Хотел уже завершить свою рецензию, но решил еще раз перечесть рассказ и обратил внимание на эпизод, которому я поначалу не придал значения. Бойцы получили посылку от детей, учеников одной из московских школ. Помимо сгущенки и печенья была в посылке и поздравительная открытка:
— Дорогие защитники Отечества! Дорогие ребята! Мы, ученики и учителя шестого класса “Б” школы № 411 Восточного округа города Москвы, от всей души поздравляем вас с Днем защитников Отечества. Ваш благородный подвиг болью и гордостью отзывается в наших сердцах. Болью потому, что вы подвергаете себя ежеминутной опасности. Гордостью потому, что не перевелись еще смелые, сильные люди в России. Благодаря вам мы можем спокойно учиться, наши родители — трудиться. Берегите себя, будьте бдительны. Храни вас Господь. Возвращайтесь скорее, мы ждем вас с победой. Слава вам, слава!

**Предоставленные сведения**.
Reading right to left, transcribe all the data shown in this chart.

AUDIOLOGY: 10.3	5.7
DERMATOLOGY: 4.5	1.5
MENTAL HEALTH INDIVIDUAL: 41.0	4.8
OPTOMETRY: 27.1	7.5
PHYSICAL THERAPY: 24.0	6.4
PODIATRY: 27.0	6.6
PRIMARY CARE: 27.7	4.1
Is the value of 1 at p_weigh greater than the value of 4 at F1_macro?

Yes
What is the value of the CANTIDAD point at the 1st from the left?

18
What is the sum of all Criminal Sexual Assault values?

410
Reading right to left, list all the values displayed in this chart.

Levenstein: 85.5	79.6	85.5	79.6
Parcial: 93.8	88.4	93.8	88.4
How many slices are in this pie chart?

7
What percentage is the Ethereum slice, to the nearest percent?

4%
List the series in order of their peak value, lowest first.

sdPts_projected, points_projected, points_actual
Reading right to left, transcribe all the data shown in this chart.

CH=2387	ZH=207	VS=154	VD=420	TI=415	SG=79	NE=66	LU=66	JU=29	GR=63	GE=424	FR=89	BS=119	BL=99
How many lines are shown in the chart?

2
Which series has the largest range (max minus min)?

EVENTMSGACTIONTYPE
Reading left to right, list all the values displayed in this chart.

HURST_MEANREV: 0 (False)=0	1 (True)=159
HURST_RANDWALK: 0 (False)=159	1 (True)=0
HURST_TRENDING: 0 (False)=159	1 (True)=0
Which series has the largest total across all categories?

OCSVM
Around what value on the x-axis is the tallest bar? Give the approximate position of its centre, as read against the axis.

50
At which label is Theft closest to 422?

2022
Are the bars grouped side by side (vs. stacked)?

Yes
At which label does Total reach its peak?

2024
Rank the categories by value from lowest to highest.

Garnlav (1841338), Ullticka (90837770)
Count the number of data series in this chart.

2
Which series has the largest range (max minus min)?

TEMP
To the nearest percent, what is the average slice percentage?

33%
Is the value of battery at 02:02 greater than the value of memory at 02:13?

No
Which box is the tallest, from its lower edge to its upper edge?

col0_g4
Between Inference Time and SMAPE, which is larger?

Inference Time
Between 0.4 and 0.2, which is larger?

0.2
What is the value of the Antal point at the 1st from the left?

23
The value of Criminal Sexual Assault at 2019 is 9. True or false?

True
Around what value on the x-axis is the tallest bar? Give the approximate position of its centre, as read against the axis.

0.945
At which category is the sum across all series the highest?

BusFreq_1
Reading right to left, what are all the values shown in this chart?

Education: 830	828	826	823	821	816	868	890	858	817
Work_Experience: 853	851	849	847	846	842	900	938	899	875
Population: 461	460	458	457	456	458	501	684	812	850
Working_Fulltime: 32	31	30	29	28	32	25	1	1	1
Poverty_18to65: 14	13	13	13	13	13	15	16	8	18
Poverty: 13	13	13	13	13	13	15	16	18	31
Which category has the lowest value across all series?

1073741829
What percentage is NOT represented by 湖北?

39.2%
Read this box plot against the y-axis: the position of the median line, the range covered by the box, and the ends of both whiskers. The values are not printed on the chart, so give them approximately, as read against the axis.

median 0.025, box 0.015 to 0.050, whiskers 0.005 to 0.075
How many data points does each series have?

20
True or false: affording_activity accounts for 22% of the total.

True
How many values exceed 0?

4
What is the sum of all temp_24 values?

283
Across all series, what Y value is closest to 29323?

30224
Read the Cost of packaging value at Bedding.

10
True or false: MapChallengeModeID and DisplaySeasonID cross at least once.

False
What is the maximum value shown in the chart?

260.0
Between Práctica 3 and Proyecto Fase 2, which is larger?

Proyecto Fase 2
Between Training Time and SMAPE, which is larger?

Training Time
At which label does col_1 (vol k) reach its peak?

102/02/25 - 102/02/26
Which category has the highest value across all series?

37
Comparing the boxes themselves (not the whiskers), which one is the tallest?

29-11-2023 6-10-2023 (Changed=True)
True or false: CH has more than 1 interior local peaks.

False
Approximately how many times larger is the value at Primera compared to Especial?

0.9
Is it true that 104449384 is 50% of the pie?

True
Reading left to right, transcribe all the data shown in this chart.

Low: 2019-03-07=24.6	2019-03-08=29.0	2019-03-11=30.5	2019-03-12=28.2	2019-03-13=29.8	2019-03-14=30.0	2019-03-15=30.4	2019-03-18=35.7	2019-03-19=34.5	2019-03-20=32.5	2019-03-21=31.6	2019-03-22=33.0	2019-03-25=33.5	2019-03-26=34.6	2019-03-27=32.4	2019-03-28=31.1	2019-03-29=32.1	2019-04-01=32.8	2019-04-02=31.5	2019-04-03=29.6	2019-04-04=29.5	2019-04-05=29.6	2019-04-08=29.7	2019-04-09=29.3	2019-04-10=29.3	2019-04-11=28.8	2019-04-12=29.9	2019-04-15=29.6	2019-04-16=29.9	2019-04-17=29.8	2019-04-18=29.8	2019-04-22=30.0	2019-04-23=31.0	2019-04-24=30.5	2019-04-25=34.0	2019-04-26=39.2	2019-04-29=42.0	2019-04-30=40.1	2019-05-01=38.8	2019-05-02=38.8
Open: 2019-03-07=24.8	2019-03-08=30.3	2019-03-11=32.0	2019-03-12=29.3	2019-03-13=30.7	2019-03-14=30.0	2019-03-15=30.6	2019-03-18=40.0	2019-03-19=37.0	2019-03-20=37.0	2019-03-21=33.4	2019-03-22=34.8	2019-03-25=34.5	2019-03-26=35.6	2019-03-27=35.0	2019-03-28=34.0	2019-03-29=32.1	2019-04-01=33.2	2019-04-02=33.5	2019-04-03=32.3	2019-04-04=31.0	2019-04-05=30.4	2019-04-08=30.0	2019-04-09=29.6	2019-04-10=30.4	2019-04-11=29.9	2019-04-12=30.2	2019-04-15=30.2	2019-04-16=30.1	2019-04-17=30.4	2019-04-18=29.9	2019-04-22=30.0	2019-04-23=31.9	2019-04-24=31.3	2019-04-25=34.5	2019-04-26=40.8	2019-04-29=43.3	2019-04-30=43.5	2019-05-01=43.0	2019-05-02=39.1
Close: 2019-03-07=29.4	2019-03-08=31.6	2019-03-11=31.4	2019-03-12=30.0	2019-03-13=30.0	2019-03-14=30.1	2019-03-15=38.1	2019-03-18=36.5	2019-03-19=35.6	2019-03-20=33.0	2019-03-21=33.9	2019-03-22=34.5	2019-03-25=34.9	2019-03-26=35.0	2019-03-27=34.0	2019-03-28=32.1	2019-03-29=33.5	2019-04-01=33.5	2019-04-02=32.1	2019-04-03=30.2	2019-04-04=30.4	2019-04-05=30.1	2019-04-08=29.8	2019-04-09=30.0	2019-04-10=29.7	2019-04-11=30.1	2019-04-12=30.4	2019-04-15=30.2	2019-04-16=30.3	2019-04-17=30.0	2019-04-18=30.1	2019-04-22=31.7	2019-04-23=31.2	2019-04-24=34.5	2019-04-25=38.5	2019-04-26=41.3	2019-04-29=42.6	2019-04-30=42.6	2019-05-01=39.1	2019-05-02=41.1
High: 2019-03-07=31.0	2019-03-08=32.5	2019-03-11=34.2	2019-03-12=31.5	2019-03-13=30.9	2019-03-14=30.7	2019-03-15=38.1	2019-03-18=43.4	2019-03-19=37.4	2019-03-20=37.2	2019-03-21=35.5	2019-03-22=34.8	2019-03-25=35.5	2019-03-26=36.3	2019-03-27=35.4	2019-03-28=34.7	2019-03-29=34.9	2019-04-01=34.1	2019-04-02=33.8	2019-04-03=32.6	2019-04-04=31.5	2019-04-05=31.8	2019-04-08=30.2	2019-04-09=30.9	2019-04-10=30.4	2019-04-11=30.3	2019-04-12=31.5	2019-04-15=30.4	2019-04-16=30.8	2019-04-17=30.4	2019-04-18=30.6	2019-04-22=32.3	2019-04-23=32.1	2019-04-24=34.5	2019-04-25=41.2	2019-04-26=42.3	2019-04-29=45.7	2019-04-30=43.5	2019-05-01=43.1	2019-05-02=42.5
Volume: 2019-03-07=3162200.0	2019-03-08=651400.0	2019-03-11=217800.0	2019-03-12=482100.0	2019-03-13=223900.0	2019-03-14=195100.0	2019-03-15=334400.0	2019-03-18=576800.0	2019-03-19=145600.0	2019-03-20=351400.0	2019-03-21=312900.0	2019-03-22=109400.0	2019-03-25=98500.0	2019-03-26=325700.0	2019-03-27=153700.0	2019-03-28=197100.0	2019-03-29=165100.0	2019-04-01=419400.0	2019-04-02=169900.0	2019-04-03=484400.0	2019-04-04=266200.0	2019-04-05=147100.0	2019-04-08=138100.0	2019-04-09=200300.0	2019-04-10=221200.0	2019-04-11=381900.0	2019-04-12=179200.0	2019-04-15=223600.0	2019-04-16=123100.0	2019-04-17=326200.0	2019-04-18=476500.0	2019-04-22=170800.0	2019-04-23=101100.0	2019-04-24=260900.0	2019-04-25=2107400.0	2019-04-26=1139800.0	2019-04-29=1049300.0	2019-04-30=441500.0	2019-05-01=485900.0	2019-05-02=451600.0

**Задания к выполнению**.
- A) Ответьте по фрагменту на вопросы, каждый с новой строки:
(i) Что, кроме открытки, было в посылке?
(ii) Какой класс и какая школа указаны в открытке?
(iii) С каким праздником поздравляют бойцов?
- B) Перепишите дословно часть фрагмента, начиная со слов «Хотел уже завершить» и далее до слов «Слава вам, слава!» включительно.

**Ответы к заданиям**.
- A)
(i) Сгущенка и печенье.
(ii) Шестой класс «Б» школы № 411 Восточного округа города Москвы.
(iii) С Днем защитников Отечества.

- B)
Хотел уже завершить свою рецензию, но решил еще раз перечесть рассказ и обратил внимание на эпизод, которому я поначалу не придал значения. Бойцы получили посылку от детей, учеников одной из московских школ. Помимо сгущенки и печенья была в посылке и поздравительная открытка:
— Дорогие защитники Отечества! Дорогие ребята! Мы, ученики и учителя шестого класса “Б” школы № 411 Восточного округа города Москвы, от всей души поздравляем вас с Днем защитников Отечества. Ваш благородный подвиг болью и гордостью отзывается в наших сердцах. Болью потому, что вы подвергаете себя ежеминутной опасности. Гордостью потому, что не перевелись еще смелые, сильные люди в России. Благодаря вам мы можем спокойно учиться, наши родители — трудиться. Берегите себя, будьте бдительны. Храни вас Господь. Возвращайтесь скорее, мы ждем вас с победой. Слава вам, слава!